Oltre ai fatti, dovrebbero preoccupare anche le parole dei vertici iraniani. L’ayatollah Alì Khamenei sta infatti cambiando la narrazione sul programma nucleare. La Guida Suprema, infatti, ha sempre negato di voler dotare la Repubblica Islamica di armi atomiche e a riprova di questa sua volontà ha citato in ogni occasione una sua fatwa che vieta espressamente le armi di distruzione di massa nucleari. Anche se, questa fatwa, nessuno l’ha vista: non è pubblicata neppure nel suo sito ufficiale. Con un suo discorso, contro Israele, del 22 febbraio, Khamenei confonde ulteriormente le acque.
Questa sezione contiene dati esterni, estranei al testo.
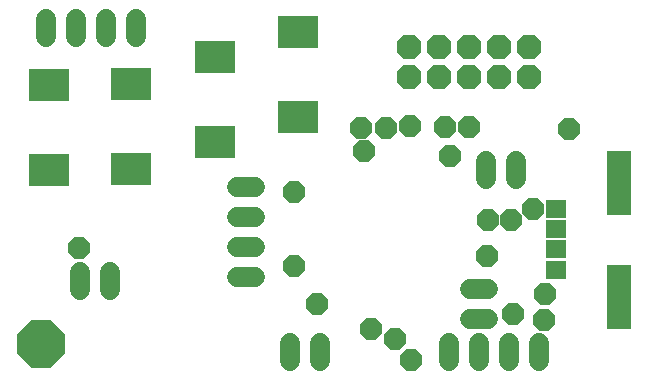
<source format=gts>
G75*
G70*
%OFA0B0*%
%FSLAX24Y24*%
%IPPOS*%
%LPD*%
%AMOC8*
5,1,8,0,0,1.08239X$1,22.5*
%
%ADD10R,0.0840X0.2180*%
%ADD11R,0.0671X0.0592*%
%ADD12OC8,0.0820*%
%ADD13C,0.0680*%
%ADD14R,0.1340X0.1104*%
%ADD15OC8,0.0740*%
%ADD16OC8,0.1580*%
D10*
X021889Y004300D03*
X021889Y008100D03*
D11*
X019810Y007247D03*
X019810Y006578D03*
X019810Y005897D03*
X019810Y005227D03*
D12*
X018897Y011645D03*
X017897Y011645D03*
X016897Y011645D03*
X015897Y011645D03*
X014897Y011645D03*
X014897Y012645D03*
X015897Y012645D03*
X016897Y012645D03*
X017897Y012645D03*
X018897Y012645D03*
D13*
X018456Y008850D02*
X018456Y008250D01*
X017456Y008250D02*
X017456Y008850D01*
X017543Y004582D02*
X016943Y004582D01*
X016943Y003582D02*
X017543Y003582D01*
X017215Y002771D02*
X017215Y002171D01*
X016215Y002171D02*
X016215Y002771D01*
X018215Y002771D02*
X018215Y002171D01*
X019215Y002171D02*
X019215Y002771D01*
X011936Y002767D02*
X011936Y002167D01*
X010936Y002167D02*
X010936Y002767D01*
X009760Y004963D02*
X009160Y004963D01*
X009160Y005963D02*
X009760Y005963D01*
X009760Y006963D02*
X009160Y006963D01*
X009160Y007963D02*
X009760Y007963D01*
X004920Y005137D02*
X004920Y004537D01*
X003920Y004537D02*
X003920Y005137D01*
X003802Y012978D02*
X003802Y013578D01*
X002802Y013578D02*
X002802Y012978D01*
X004802Y012978D02*
X004802Y013578D01*
X005802Y013578D02*
X005802Y012978D01*
D14*
X005641Y011416D03*
X002889Y011393D03*
X002889Y008558D03*
X005641Y008582D03*
X008420Y009467D03*
X011196Y010310D03*
X008420Y012302D03*
X011196Y013145D03*
D15*
X014916Y010003D03*
X014121Y009940D03*
X013294Y009952D03*
X013404Y009188D03*
X011074Y007814D03*
X011074Y005337D03*
X011826Y004089D03*
X013645Y003243D03*
X014420Y002916D03*
X014956Y002215D03*
X018361Y003731D03*
X019408Y003542D03*
X019432Y004416D03*
X017499Y005668D03*
X017519Y006885D03*
X018298Y006877D03*
X019042Y007235D03*
X016274Y009015D03*
X016093Y009971D03*
X016893Y009971D03*
X020235Y009924D03*
X003912Y005952D03*
D16*
X002633Y002759D03*
M02*

</source>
Infatti nega ancora di voler costruire la bomba, ma al tempo stesso, in tono di sfida, manda a dire a Netanyahu: “Se volessimo ottenere armi nucleari, voi non sareste in grado di fermarci, né potrebbero quelli più grandi di voi”, evidente riferimento agli Usa. Khamenei aggiunge che la Repubblica Islamica, in ogni caso, non vorrebbe mai dotarsi di armi atomiche, ma ha in programma di superare il limite fissato dall’accordo sul nucleare sul grado di arricchimento dell’uranio. Quindi un discorso molto ambiguo: no alle armi nucleari, ma se vogliamo non sarete certo voi a impedircelo, non le vogliamo costruire, però ci stiamo procurando il materiale (uranio arricchito) per farlo.
A queste dichiarazioni, già abbastanza contorte e inquietanti, si aggiungono quelle, contemporanee, dell’Assemblea degli Esperti (l’organo che elegge la Guida Suprema) secondo la quale il programma missilistico “non è negoziabile”. Queste tre prese di posizione dell’ayatollah Khamenei, hanno senso solo se le si considera una risposta alla mano tesa di Biden. Sono infatti tre le condizioni che gli Usa chiedono per eliminare le sanzioni e rientrare negli accordi sul nucleare con l’Iran: stop all’attività militare delle milizie sciite nel Medio Oriente, congelamento del programma atomico e sospensione di quello missilistico. Teheran ha appena detto “no” a queste tre condizioni. Che lo faccia per alzare il prezzo nelle prossime trattative, o perché vuole veramente la guerra, non si può ancora sapere. Lo si vedrà solo con il nuovo presidente, di prossima elezione in Iran.
Certo è che la politica di Biden sta già creando uno scenario rischioso e potenzialmente destabilizzante. Sta infatti portando ad un nuovo allontanamento fra gli Usa e i suoi tradizionali alleati mediorientali (Israele e Arabia Saudita) in cambio di un incerto rapporto con l’Iran. E rischia di compromettere gli accordi di Abramo, perché l’unico vero collante che aveva permesso a Israele di firmare trattati di normalizzazione delle relazioni con Emirati Arabi Uniti e Bahrein, entrambi alleati dell’Arabia Saudita, era proprio la comune inimicizia con l’Iran.